I have a text which contains characters such as "\xaf", "\xbe", which, as I understand it from this question, are ASCII encoded characters.

I want to convert them in Python to their UTF-8 equivalents. The usual string.encode("utf-8") throws UnicodeDecodeError. Is there some better way, e.g., with the codecs standard library?

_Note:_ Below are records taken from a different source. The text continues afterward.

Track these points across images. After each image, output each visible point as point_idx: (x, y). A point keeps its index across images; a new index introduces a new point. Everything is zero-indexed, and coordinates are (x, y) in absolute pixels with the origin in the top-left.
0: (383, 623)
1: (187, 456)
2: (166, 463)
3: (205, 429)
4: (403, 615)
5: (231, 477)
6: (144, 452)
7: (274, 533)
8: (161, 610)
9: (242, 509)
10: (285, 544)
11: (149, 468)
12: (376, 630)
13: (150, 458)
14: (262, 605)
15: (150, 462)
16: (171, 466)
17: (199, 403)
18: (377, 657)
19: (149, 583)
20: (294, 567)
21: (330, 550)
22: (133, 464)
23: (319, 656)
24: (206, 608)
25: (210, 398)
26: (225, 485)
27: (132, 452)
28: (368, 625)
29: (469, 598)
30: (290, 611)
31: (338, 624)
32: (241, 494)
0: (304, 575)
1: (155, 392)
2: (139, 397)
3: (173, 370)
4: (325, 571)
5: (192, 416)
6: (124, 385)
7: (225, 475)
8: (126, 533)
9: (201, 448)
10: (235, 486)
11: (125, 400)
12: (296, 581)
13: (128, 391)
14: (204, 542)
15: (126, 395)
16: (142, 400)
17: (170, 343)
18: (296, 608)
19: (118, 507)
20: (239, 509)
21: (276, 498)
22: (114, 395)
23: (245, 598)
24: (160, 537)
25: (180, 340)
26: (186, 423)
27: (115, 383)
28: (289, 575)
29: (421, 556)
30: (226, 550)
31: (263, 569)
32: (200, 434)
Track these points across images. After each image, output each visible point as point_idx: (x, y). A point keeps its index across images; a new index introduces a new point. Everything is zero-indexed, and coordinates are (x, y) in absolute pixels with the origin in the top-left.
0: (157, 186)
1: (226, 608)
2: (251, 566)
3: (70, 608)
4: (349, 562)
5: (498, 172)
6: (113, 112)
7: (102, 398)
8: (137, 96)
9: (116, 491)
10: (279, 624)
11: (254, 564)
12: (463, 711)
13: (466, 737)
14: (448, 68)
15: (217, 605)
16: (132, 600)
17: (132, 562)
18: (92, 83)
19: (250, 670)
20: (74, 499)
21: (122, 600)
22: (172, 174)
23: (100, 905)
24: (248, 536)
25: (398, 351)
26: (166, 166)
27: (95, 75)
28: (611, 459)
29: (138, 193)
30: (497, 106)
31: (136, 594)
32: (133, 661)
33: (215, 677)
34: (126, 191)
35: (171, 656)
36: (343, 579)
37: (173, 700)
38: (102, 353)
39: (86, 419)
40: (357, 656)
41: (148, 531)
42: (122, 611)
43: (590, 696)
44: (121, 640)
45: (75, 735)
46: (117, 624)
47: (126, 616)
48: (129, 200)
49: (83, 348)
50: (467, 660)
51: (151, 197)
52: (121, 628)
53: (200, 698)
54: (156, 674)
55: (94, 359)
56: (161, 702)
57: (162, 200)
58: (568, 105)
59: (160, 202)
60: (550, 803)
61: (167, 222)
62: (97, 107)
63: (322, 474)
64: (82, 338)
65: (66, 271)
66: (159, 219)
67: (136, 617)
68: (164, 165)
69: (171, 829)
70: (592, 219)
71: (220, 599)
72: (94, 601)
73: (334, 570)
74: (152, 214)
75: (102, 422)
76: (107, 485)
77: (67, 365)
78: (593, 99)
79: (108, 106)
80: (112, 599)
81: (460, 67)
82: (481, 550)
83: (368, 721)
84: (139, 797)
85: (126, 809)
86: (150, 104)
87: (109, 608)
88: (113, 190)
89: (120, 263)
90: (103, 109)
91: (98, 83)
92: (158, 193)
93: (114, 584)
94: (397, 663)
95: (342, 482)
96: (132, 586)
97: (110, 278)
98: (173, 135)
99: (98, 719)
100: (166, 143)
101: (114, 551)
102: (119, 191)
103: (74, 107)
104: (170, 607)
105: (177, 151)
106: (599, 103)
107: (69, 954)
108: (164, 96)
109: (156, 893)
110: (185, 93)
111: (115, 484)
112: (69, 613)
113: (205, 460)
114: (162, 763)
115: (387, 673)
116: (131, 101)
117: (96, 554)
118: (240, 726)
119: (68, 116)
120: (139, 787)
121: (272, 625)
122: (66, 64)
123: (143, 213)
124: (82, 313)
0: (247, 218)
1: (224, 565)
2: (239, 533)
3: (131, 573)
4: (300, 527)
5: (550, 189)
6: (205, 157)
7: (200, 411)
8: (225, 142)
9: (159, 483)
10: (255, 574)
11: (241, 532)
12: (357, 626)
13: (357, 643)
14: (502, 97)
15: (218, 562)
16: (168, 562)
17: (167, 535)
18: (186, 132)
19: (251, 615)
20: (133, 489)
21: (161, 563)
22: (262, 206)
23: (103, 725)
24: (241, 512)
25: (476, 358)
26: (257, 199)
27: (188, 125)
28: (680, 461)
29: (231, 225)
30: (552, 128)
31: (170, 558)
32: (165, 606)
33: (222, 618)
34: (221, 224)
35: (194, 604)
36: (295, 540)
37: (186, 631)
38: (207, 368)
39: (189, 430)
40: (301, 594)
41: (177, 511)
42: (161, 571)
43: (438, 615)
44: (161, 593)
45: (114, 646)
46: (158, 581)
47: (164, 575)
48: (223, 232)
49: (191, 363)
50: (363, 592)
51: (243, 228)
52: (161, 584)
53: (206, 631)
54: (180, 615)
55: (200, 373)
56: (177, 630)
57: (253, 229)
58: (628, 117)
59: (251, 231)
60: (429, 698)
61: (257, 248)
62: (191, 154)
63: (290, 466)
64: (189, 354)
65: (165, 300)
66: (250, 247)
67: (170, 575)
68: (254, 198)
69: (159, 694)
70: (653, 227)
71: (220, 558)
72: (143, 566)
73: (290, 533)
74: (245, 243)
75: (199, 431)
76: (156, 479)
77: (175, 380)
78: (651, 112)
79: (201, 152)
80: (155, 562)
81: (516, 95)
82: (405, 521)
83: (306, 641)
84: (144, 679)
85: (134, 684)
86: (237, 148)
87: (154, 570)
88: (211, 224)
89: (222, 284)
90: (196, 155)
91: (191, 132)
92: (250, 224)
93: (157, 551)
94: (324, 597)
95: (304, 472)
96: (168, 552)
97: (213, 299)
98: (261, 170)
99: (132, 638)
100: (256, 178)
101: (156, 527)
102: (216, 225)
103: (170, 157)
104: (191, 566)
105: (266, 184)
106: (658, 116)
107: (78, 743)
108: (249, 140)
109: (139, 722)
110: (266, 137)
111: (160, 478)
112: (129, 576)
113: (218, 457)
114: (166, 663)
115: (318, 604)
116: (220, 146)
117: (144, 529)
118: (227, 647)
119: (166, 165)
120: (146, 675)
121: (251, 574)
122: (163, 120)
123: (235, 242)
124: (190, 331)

Sample 200 characters here.
Tim Pietzcker over 13 years

That sample doesn't look like an encoded text to me, more like a proprietary format.
Jindřich Mynarz over 13 years

It should be in the MARC format (loc.gov/marc). When I tried to detect its encoding with enca I got response saying that it's mostly UTF-8 interspersed with non-text characters.
Jindřich Mynarz over 13 years

That's fine but the rest of the text is encoded as UTF-8 (at least this was reported by enca). So this procedure cannot be applied for the whole text.
Tim Pietzcker over 13 years

So it definitely is not a text format/encoding. This is not a problem you can solve with a correct encoding; you need a library that can read this "database". Something like this perhaps.
Jindřich Mynarz over 13 years

Yes, I'm already using the pymarc library to parse the file. The problem is that it can't parse it correctly because of these characters (\xaf...). So I'm trying to repair the file before passing it to the parser.
Jindřich Mynarz about 13 years

So the \xXY characters are in ISO-8859-1?
Jindřich Mynarz about 13 years

Thanks, you're right the short sample I've provided is UTF-8. however (unfortunately) in the whole file, there are parts encoded in various other encodings (mostly windows-1250). I have solved this by trying to "string".decode() for the most common encodings and, if everything failed, guessing the encoding with the chardet library.